CONSEGNA. Trascrivi per intero, senza alcuna modifica, il testo qui sotto sul nuovo contratto del personale della Scuola.

TESTO.

==*==

Aumentano gli oneri di lavoro, proporzionalmente diminuiscono le risorse finalizzate alla valorizzazione delle posizioni stipendiali del personale ausiliario, tecnico ed amministrativo della Scuola.

Il nuovo contratto economico , siglato il 22 settembre 2005, coerente con quanto già concordato con i precedenti accordi tra le parti sociali ed il Governo, ripropone la logica premiale ed ipotizza  profili professionali sempre più complessi per i dipendenti. L’attribuzione delle risorse, infatti, avviene progressivamente, previa la frequenza – e l’esito favorevole – di appositi corsi di formazione. Ai collaboratori scolastici sarà affidata l’assistenza degli alunni diversamente abili e la cura del pronto soccorso . Agli assistenti amministrativi e tecnici sono destinati corsi di formazione per sopperire ai bisogni di maggiore responsabilità e di ulteriori competenze nella gestione del lavoro di supporto alla didattica. Ancora non sono chiare le modalità di valutazione dei titoli, dei percorsi formativi, né tanto meno la natura dell’incremento delle posizioni stipendiali. E’ facile sospettare che gli incrementi retributivi ricadano nella “voce” del salario accessorio, non configurabili, quindi, ai fini della previdenza complementare. Di certo, la valorizzazione retributiva è stata fissata in quaranta euro (mediamente) per i collaboratori scolastici, ed in quasi cinquanta euro per il personale dell’area ”B”. Questi aumenti,  chiaramente a regime,  coprono circa il 2% dell’aumento del costo della vita. Si sa che l’inflazione reale si aggira intorno al sette per cento almeno per quanto concerne i beni di consumo affrenti al polo agro-allimentare.

==*==

BLOCCO DATI.
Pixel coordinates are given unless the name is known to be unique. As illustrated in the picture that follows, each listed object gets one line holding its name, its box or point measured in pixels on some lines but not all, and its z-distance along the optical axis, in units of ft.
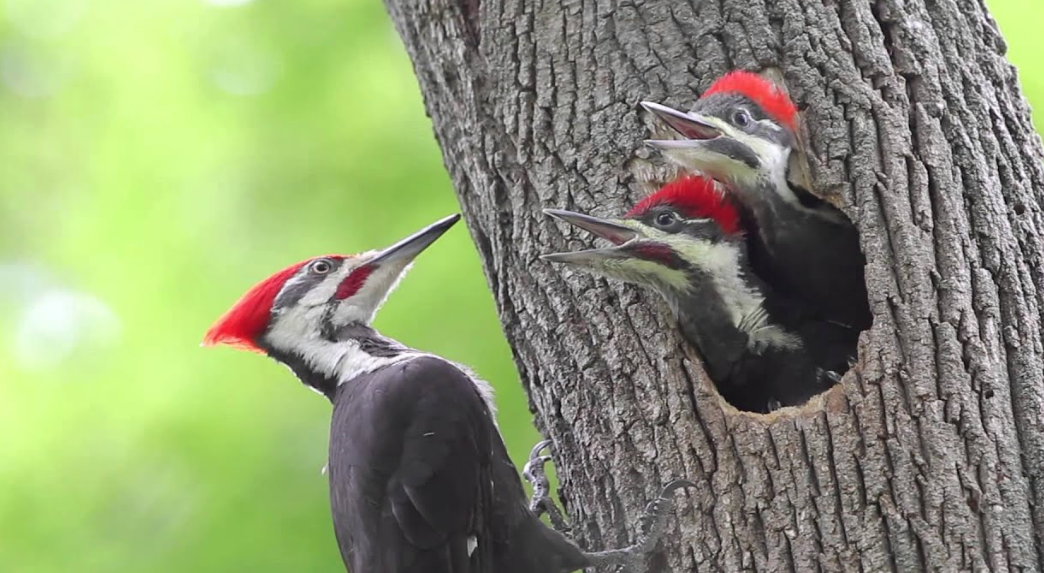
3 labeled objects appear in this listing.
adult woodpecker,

==*==

SOLUZIONE.
Aumentano gli oneri di lavoro, proporzionalmente diminuiscono le risorse finalizzate alla valorizzazione delle posizioni stipendiali del personale ausiliario, tecnico ed amministrativo della Scuola.

Il nuovo contratto economico , siglato il 22 settembre 2005, coerente con quanto già concordato con i precedenti accordi tra le parti sociali ed il Governo, ripropone la logica premiale ed ipotizza  profili professionali sempre più complessi per i dipendenti. L’attribuzione delle risorse, infatti, avviene progressivamente, previa la frequenza – e l’esito favorevole – di appositi corsi di formazione. Ai collaboratori scolastici sarà affidata l’assistenza degli alunni diversamente abili e la cura del pronto soccorso . Agli assistenti amministrativi e tecnici sono destinati corsi di formazione per sopperire ai bisogni di maggiore responsabilità e di ulteriori competenze nella gestione del lavoro di supporto alla didattica. Ancora non sono chiare le modalità di valutazione dei titoli, dei percorsi formativi, né tanto meno la natura dell’incremento delle posizioni stipendiali. E’ facile sospettare che gli incrementi retributivi ricadano nella “voce” del salario accessorio, non configurabili, quindi, ai fini della previdenza complementare. Di certo, la valorizzazione retributiva è stata fissata in quaranta euro (mediamente) per i collaboratori scolastici, ed in quasi cinquanta euro per il personale dell’area ”B”. Questi aumenti,  chiaramente a regime,  coprono circa il 2% dell’aumento del costo della vita. Si sa che l’inflazione reale si aggira intorno al sette per cento almeno per quanto concerne i beni di consumo affrenti al polo agro-allimentare.